What is expected:
Reproduce every line of the items below without changing a character, and omit the pictures from your answer.
--- Given records ---
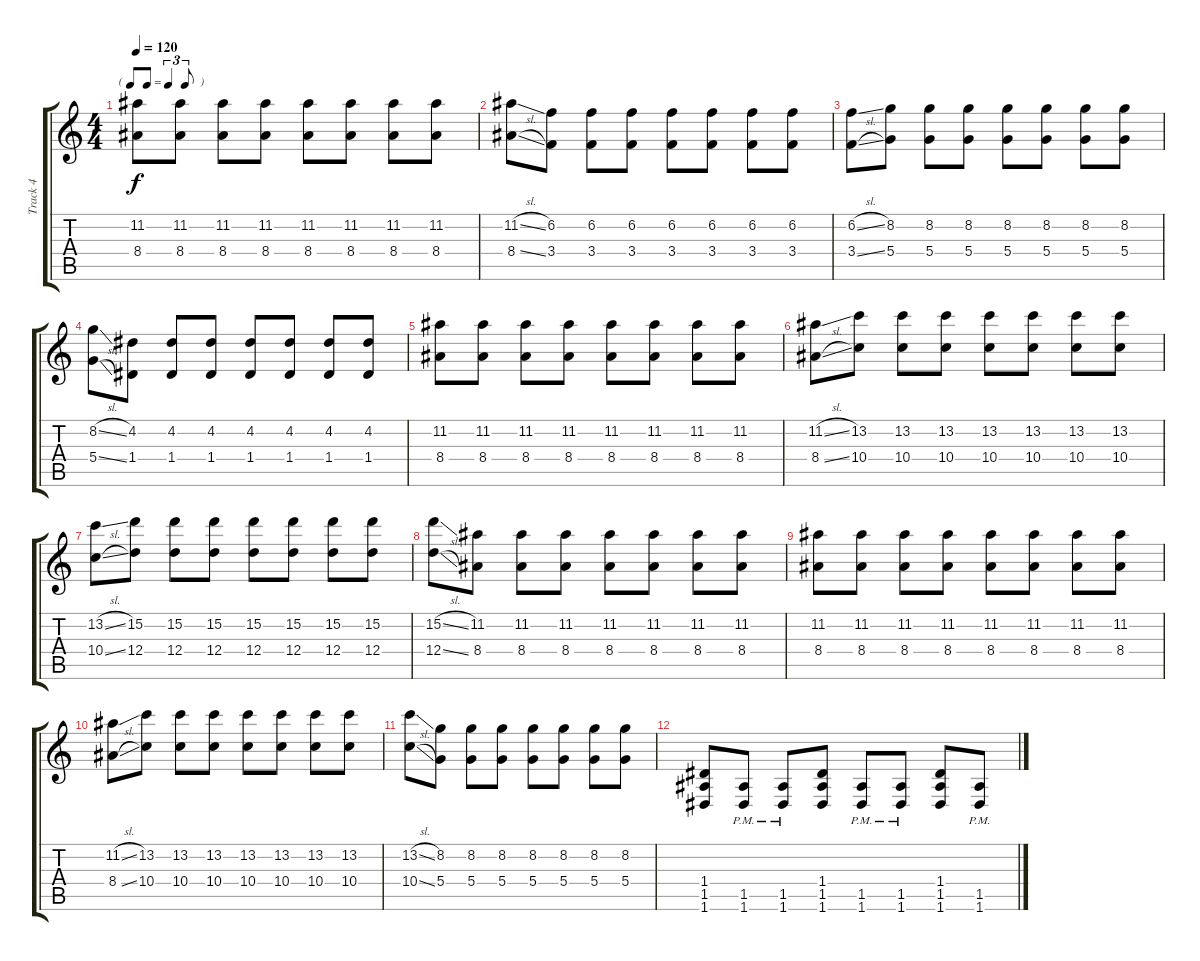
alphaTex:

\track ("Track 4" "Track 4") {instrument overdrivenguitar}
\staff {score tabs}
\tuning (E4 B3 G3 D3 A2 D2) {hide}
\ts (4 4)
\tf triplet8th
\tempo 120
\clef g2
\ks c
(11.2 8.4).8{dy f} (11.2 8.4).8 (11.2 8.4).8 (11.2 8.4).8 (11.2 8.4).8 (11.2 8.4).8 (11.2 8.4).8 (11.2 8.4).8 |
(11.2{sl} 8.4{sl}).8 (6.2 3.4).8 (6.2 3.4).8 (6.2 3.4).8 (6.2 3.4).8 (6.2 3.4).8 (6.2 3.4).8 (6.2 3.4).8 |
(6.2{sl} 3.4{sl}).8 (8.2 5.4).8 (8.2 5.4).8 (8.2 5.4).8 (8.2 5.4).8 (8.2 5.4).8 (8.2 5.4).8 (8.2 5.4).8 |
(8.2{sl} 5.4{sl}).8 (4.2 1.4).8 (4.2 1.4).8 (4.2 1.4).8 (4.2 1.4).8 (4.2 1.4).8 (4.2 1.4).8 (4.2 1.4).8 |
(11.2 8.4).8 (11.2 8.4).8 (11.2 8.4).8 (11.2 8.4).8 (11.2 8.4).8 (11.2 8.4).8 (11.2 8.4).8 (11.2 8.4).8 |
(11.2{sl} 8.4{sl}).8 (13.2 10.4).8 (13.2 10.4).8 (13.2 10.4).8 (13.2 10.4).8 (13.2 10.4).8 (13.2 10.4).8 (13.2 10.4).8 |
(13.2{sl} 10.4{sl}).8 (15.2 12.4).8 (15.2 12.4).8 (15.2 12.4).8 (15.2 12.4).8 (15.2 12.4).8 (15.2 12.4).8 (15.2 12.4).8 |
(15.2{sl} 12.4{sl}).8 (11.2 8.4).8 (11.2 8.4).8 (11.2 8.4).8 (11.2 8.4).8 (11.2 8.4).8 (11.2 8.4).8 (11.2 8.4).8 |
(11.2 8.4).8 (11.2 8.4).8 (11.2 8.4).8 (11.2 8.4).8 (11.2 8.4).8 (11.2 8.4).8 (11.2 8.4).8 (11.2 8.4).8 |
(11.2{sl} 8.4{sl}).8 (13.2 10.4).8 (13.2 10.4).8 (13.2 10.4).8 (13.2 10.4).8 (13.2 10.4).8 (13.2 10.4).8 (13.2 10.4).8 |
(13.2{sl} 10.4{sl}).8 (8.2 5.4).8 (8.2 5.4).8 (8.2 5.4).8 (8.2 5.4).8 (8.2 5.4).8 (8.2 5.4).8 (8.2 5.4).8 |
(1.4 1.5 1.6).8 (1.5{pm} 1.6{pm}).8 (1.5{pm} 1.6{pm}).8 (1.4 1.5 1.6).8 (1.5{pm} 1.6{pm}).8 (1.5{pm} 1.6{pm}).8 (1.4 1.5 1.6).8 (1.5{pm} 1.6{pm}).8
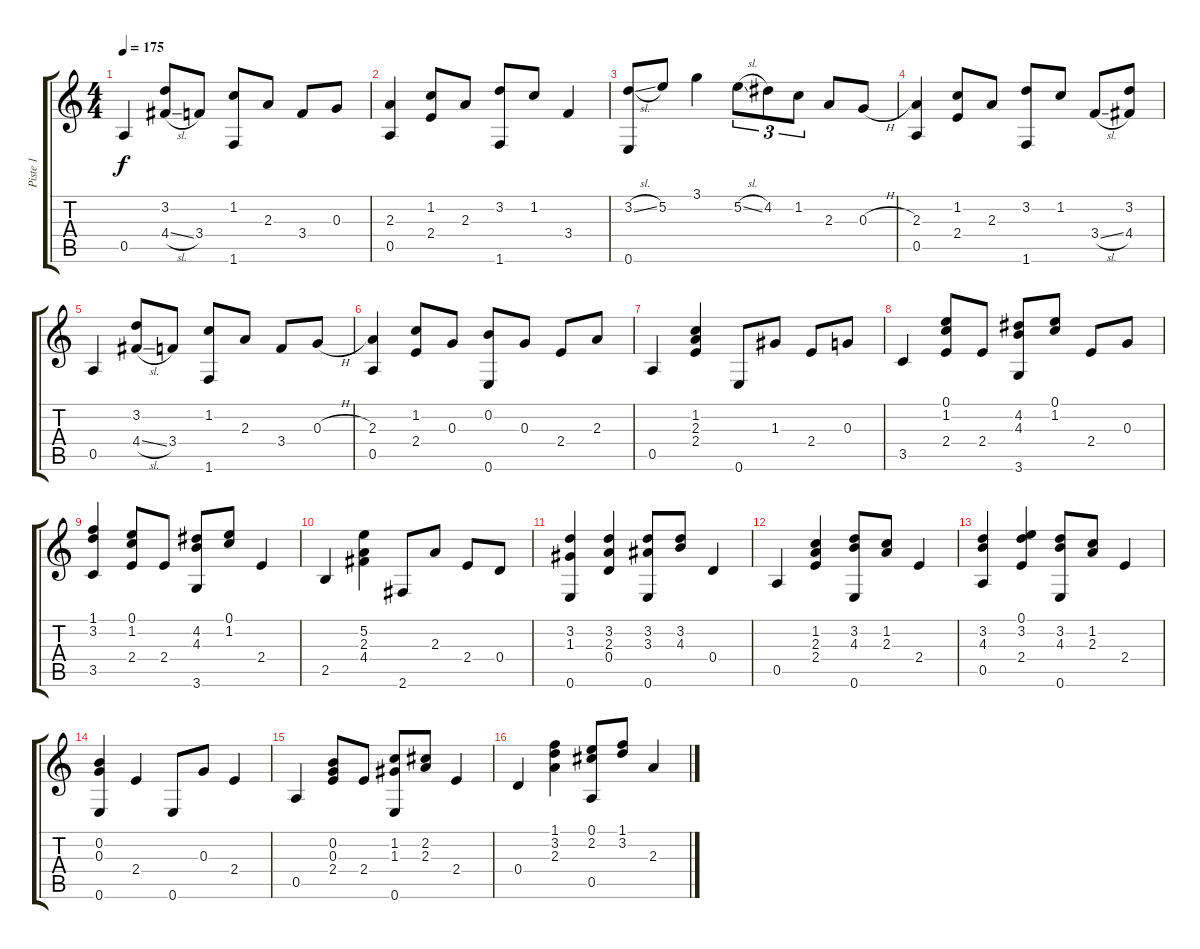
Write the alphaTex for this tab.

\track ("Piste 1" "Piste 1") {instrument acousticguitarnylon}
\staff {score tabs}
\tuning (E4 B3 G3 D3 A2 E2) {hide}
\ts (4 4)
\tempo 175
\clef g2
\ks c
0.5.4{dy f} (3.2 4.4{sl}).8 3.4.8 (1.2 1.6).8 2.3.8 3.4.8 0.3.8 |
(2.3 0.5).4 (1.2 2.4).8 2.3.8 (3.2 1.6).8 1.2.8 3.4.4 |
(3.2{sl} 0.6).8 5.2.8 3.1.4 5.2{sl}.8{tu (3 2)} 4.2.8{tu (3 2)} 1.2.8{tu (3 2)} 2.3.8 0.3{h}.8 |
(2.3 0.5).4 (1.2 2.4).8 2.3.8 (3.2 1.6).8 1.2.8 3.4{sl}.8 (3.2 4.4).8 |
0.5.4 (3.2 4.4{sl}).8 3.4.8 (1.2 1.6).8 2.3.8 3.4.8 0.3{h}.8 |
(2.3 0.5).4 (1.2 2.4).8 0.3.8 (0.2 0.6).8 0.3.8 2.4.8 2.3.8 |
0.5.4 (1.2 2.3 2.4).4 0.6.8 1.3.8 2.4.8 0.3.8 |
3.5.4 (0.1 1.2 2.4).8 2.4.8 (4.2 4.3 3.6).8 (0.1 1.2).8 2.4.8 0.3.8 |
(1.1 3.2 3.5).4 (0.1 1.2 2.4).8 2.4.8 (4.2 4.3 3.6).8 (0.1 1.2).8 2.4.4 |
2.5.4 (5.2 2.3 4.4).4 2.6.8 2.3.8 2.4.8 0.4.8 |
(3.2 1.3 0.6).4 (3.2 2.3 0.4).4 (3.2 3.3 0.6).8 (3.2 4.3).8 0.4.4 |
0.5.4 (1.2 2.3 2.4).4 (3.2 4.3 0.6).8 (1.2 2.3).8 2.4.4 |
(3.2 4.3 0.5).4 (0.1 3.2 2.4).4 (3.2 4.3 0.6).8 (1.2 2.3).8 2.4.4 |
(0.2 0.3 0.6).4 2.4.4 0.6.8 0.3.8 2.4.4 |
0.5.4 (0.2 0.3 2.4).8 2.4.8 (1.2 1.3 0.6).8 (2.2 2.3).8 2.4.4 |
0.4.4 (1.1 3.2 2.3).4 (0.1 2.2 0.5).8 (1.1 3.2).8 2.3.4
---
Solved exercise:
alphaTex:

\track ("Track 4" "Track 4") {instrument overdrivenguitar}
\staff {score tabs}
\tuning (E4 B3 G3 D3 A2 D2) {hide}
\ts (4 4)
\tf triplet8th
\tempo 120
\clef g2
\ks c
(11.2 8.4).8{dy f} (11.2 8.4).8 (11.2 8.4).8 (11.2 8.4).8 (11.2 8.4).8 (11.2 8.4).8 (11.2 8.4).8 (11.2 8.4).8 |
(11.2{sl} 8.4{sl}).8 (6.2 3.4).8 (6.2 3.4).8 (6.2 3.4).8 (6.2 3.4).8 (6.2 3.4).8 (6.2 3.4).8 (6.2 3.4).8 |
(6.2{sl} 3.4{sl}).8 (8.2 5.4).8 (8.2 5.4).8 (8.2 5.4).8 (8.2 5.4).8 (8.2 5.4).8 (8.2 5.4).8 (8.2 5.4).8 |
(8.2{sl} 5.4{sl}).8 (4.2 1.4).8 (4.2 1.4).8 (4.2 1.4).8 (4.2 1.4).8 (4.2 1.4).8 (4.2 1.4).8 (4.2 1.4).8 |
(11.2 8.4).8 (11.2 8.4).8 (11.2 8.4).8 (11.2 8.4).8 (11.2 8.4).8 (11.2 8.4).8 (11.2 8.4).8 (11.2 8.4).8 |
(11.2{sl} 8.4{sl}).8 (13.2 10.4).8 (13.2 10.4).8 (13.2 10.4).8 (13.2 10.4).8 (13.2 10.4).8 (13.2 10.4).8 (13.2 10.4).8 |
(13.2{sl} 10.4{sl}).8 (15.2 12.4).8 (15.2 12.4).8 (15.2 12.4).8 (15.2 12.4).8 (15.2 12.4).8 (15.2 12.4).8 (15.2 12.4).8 |
(15.2{sl} 12.4{sl}).8 (11.2 8.4).8 (11.2 8.4).8 (11.2 8.4).8 (11.2 8.4).8 (11.2 8.4).8 (11.2 8.4).8 (11.2 8.4).8 |
(11.2 8.4).8 (11.2 8.4).8 (11.2 8.4).8 (11.2 8.4).8 (11.2 8.4).8 (11.2 8.4).8 (11.2 8.4).8 (11.2 8.4).8 |
(11.2{sl} 8.4{sl}).8 (13.2 10.4).8 (13.2 10.4).8 (13.2 10.4).8 (13.2 10.4).8 (13.2 10.4).8 (13.2 10.4).8 (13.2 10.4).8 |
(13.2{sl} 10.4{sl}).8 (8.2 5.4).8 (8.2 5.4).8 (8.2 5.4).8 (8.2 5.4).8 (8.2 5.4).8 (8.2 5.4).8 (8.2 5.4).8 |
(1.4 1.5 1.6).8 (1.5{pm} 1.6{pm}).8 (1.5{pm} 1.6{pm}).8 (1.4 1.5 1.6).8 (1.5{pm} 1.6{pm}).8 (1.5{pm} 1.6{pm}).8 (1.4 1.5 1.6).8 (1.5{pm} 1.6{pm}).8
Write the alphaTex for this tab.

\track ("Piste 1" "Piste 1") {instrument acousticguitarnylon}
\staff {score tabs}
\tuning (E4 B3 G3 D3 A2 E2) {hide}
\ts (4 4)
\tempo 175
\clef g2
\ks c
0.5.4{dy f} (3.2 4.4{sl}).8 3.4.8 (1.2 1.6).8 2.3.8 3.4.8 0.3.8 |
(2.3 0.5).4 (1.2 2.4).8 2.3.8 (3.2 1.6).8 1.2.8 3.4.4 |
(3.2{sl} 0.6).8 5.2.8 3.1.4 5.2{sl}.8{tu (3 2)} 4.2.8{tu (3 2)} 1.2.8{tu (3 2)} 2.3.8 0.3{h}.8 |
(2.3 0.5).4 (1.2 2.4).8 2.3.8 (3.2 1.6).8 1.2.8 3.4{sl}.8 (3.2 4.4).8 |
0.5.4 (3.2 4.4{sl}).8 3.4.8 (1.2 1.6).8 2.3.8 3.4.8 0.3{h}.8 |
(2.3 0.5).4 (1.2 2.4).8 0.3.8 (0.2 0.6).8 0.3.8 2.4.8 2.3.8 |
0.5.4 (1.2 2.3 2.4).4 0.6.8 1.3.8 2.4.8 0.3.8 |
3.5.4 (0.1 1.2 2.4).8 2.4.8 (4.2 4.3 3.6).8 (0.1 1.2).8 2.4.8 0.3.8 |
(1.1 3.2 3.5).4 (0.1 1.2 2.4).8 2.4.8 (4.2 4.3 3.6).8 (0.1 1.2).8 2.4.4 |
2.5.4 (5.2 2.3 4.4).4 2.6.8 2.3.8 2.4.8 0.4.8 |
(3.2 1.3 0.6).4 (3.2 2.3 0.4).4 (3.2 3.3 0.6).8 (3.2 4.3).8 0.4.4 |
0.5.4 (1.2 2.3 2.4).4 (3.2 4.3 0.6).8 (1.2 2.3).8 2.4.4 |
(3.2 4.3 0.5).4 (0.1 3.2 2.4).4 (3.2 4.3 0.6).8 (1.2 2.3).8 2.4.4 |
(0.2 0.3 0.6).4 2.4.4 0.6.8 0.3.8 2.4.4 |
0.5.4 (0.2 0.3 2.4).8 2.4.8 (1.2 1.3 0.6).8 (2.2 2.3).8 2.4.4 |
0.4.4 (1.1 3.2 2.3).4 (0.1 2.2 0.5).8 (1.1 3.2).8 2.3.4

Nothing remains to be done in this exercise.